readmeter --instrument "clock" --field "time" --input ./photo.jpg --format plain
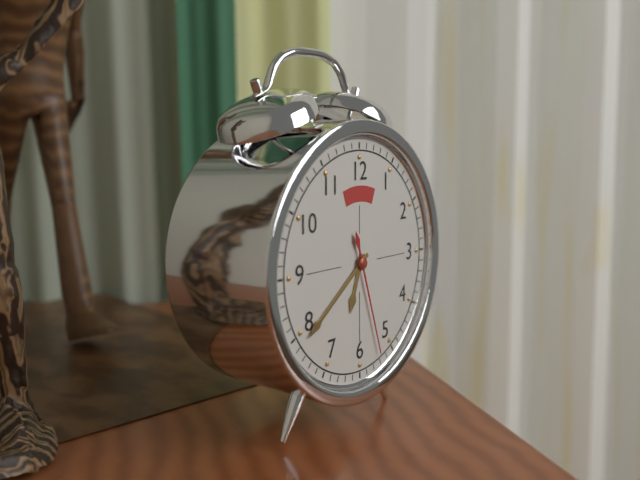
6:39:27
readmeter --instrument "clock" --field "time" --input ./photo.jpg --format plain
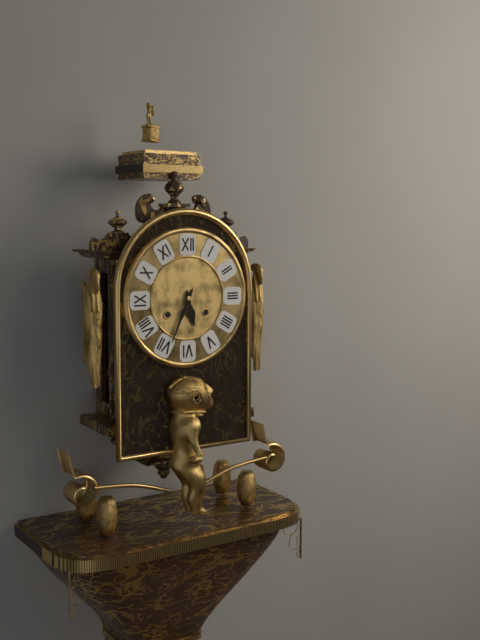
5:34
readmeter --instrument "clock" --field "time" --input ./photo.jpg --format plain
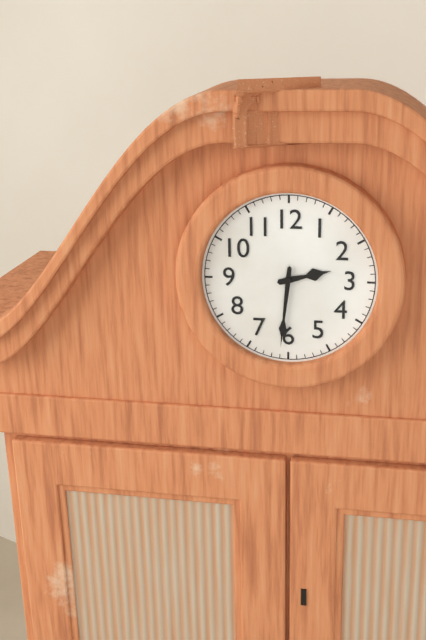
2:31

= Written request =
Output all of the lines above word for word, but leave out the pictures.

= Result below =
readmeter --instrument "clock" --field "time" --input ./photo.jpg --format plain
6:39:27
readmeter --instrument "clock" --field "time" --input ./photo.jpg --format plain
5:34
readmeter --instrument "clock" --field "time" --input ./photo.jpg --format plain
2:31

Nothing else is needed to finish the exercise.